In almost every instance, the question of polity arises in the context of making decisions as a church. Occasionally, the concept of polity is also seen as overlapping the issue of authority among the church. In that series, I first stepped through the definitions, scriptural evidences, and scriptural problems with the concepts of Episcopal, Presbyterian, and Congregational polities (governments).
I suggested that when turning to Scripture to support any of these polities, there are problems:
So far, in order to support any type of church polity, we must ignore the fact that there is no direct evidence, ignore passages that indicate indirectly other forms of church polity, and ignore the fact that polity is not important in any of the writings of the New Testament.
But, there is one more thing that we must ignore exegetically. We must ignore what Scripture says about all believers; things like the fact that all believers are indwelled by the Holy Spirit or all believers have the mind of Christ. We must ignore the fact that believers are to submit to one another. (I would assume this includes leaders? Even bishops?

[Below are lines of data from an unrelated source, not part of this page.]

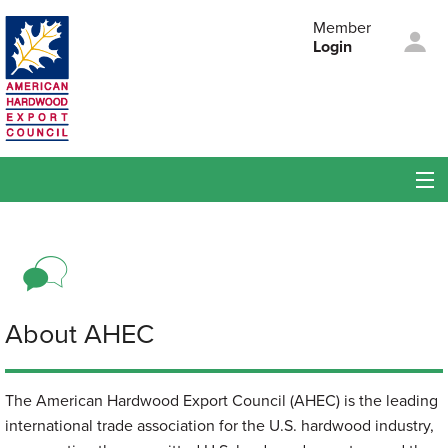
Skip to main content
Member
Login
American
Hardwood Export
Council
Membership
Members
Events
About AHEC
About AHEC
The American Hardwood Export Council (AHEC) is the leading
international trade association for the U.S. hardwood industry,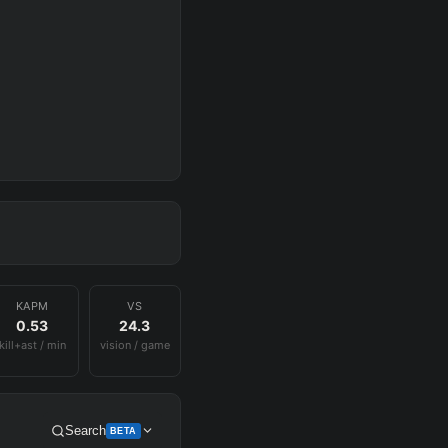
KAPM
VS
0.53
24.3
kill+ast / min
vision / game
Search
BETA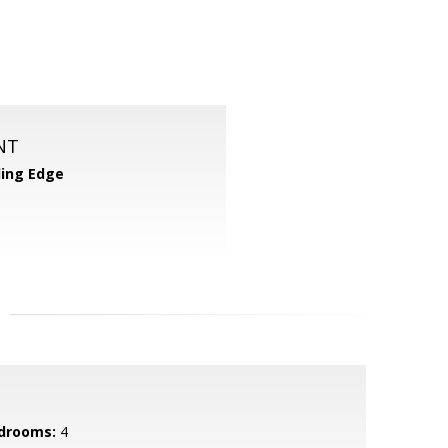
NT
ing Edge
drooms:
4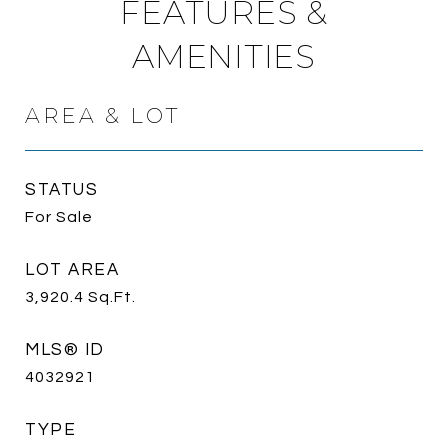
FEATURES &
AMENITIES
AREA & LOT
STATUS
For Sale
LOT AREA
3,920.4
Sq.Ft.
MLS® ID
4032921
TYPE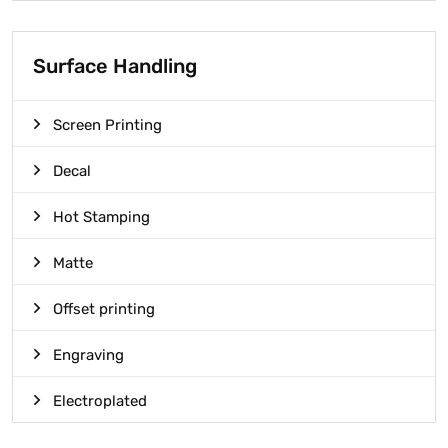
Surface Handling
Screen Printing
Decal
Hot Stamping
Matte
Offset printing
Engraving
Electroplated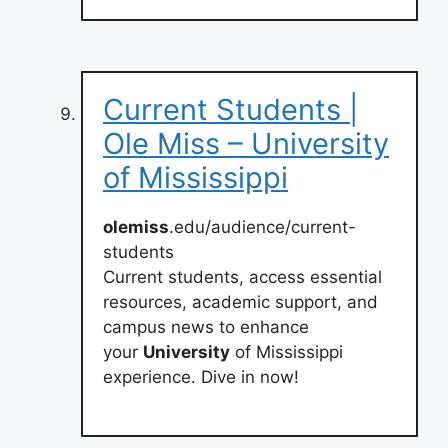
Current Students |
Ole Miss – University
of Mississippi
olemiss
.edu/audience/current-
students
Current students, access essential
resources, academic support, and
campus news to enhance
your
University
of Mississippi
experience. Dive in now!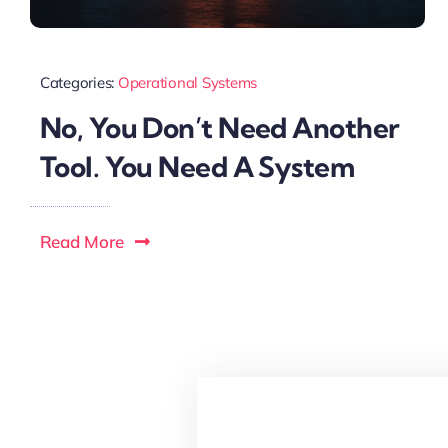
Categories:
Operational Systems
No, You Don’t Need Another
Tool. You Need A System
Read More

Even the presbyters?) We must ignore that believers are to consider others (and the opinions and desires of others) as more important than themselves. (I would assume this would include the majority versus the minority.)
Then, I suggested that there is another way forward, a way that does not include episcopal, presbyterian, or congregational polity: consensus. I admitted that seeking consensus among a group of believers can be impractical and often time consuming. But, still, I believe that consensus – the entire church working together to come to a decision – best describes what we read about the church in Scripture.
Recently, I noticed that the series above gets quite a few hits (through various search engines). People reach that series by searching for “episcopal church polity,” or “presbyterian church polity,” or “congregational church polity.” Sometimes, combined search strings such as “episcopal presbyterian congregational” hit that series.
But, you know what I haven’t noticed? Very few people are searching for information about consensus. I thought there may be a few reasons for this:
1) People are using a different term other than “consensus.”
2) People interested in consensus are not searching for information.
3) People don’t think consensus is a viable option.
(Perhaps there are other reasons as well…)
But, I wonder, what do you think about consensus? Is it possible that a group of Christians can come together and make decisions by consensus? Or, is this just wishful thinking… idealism… too impractical?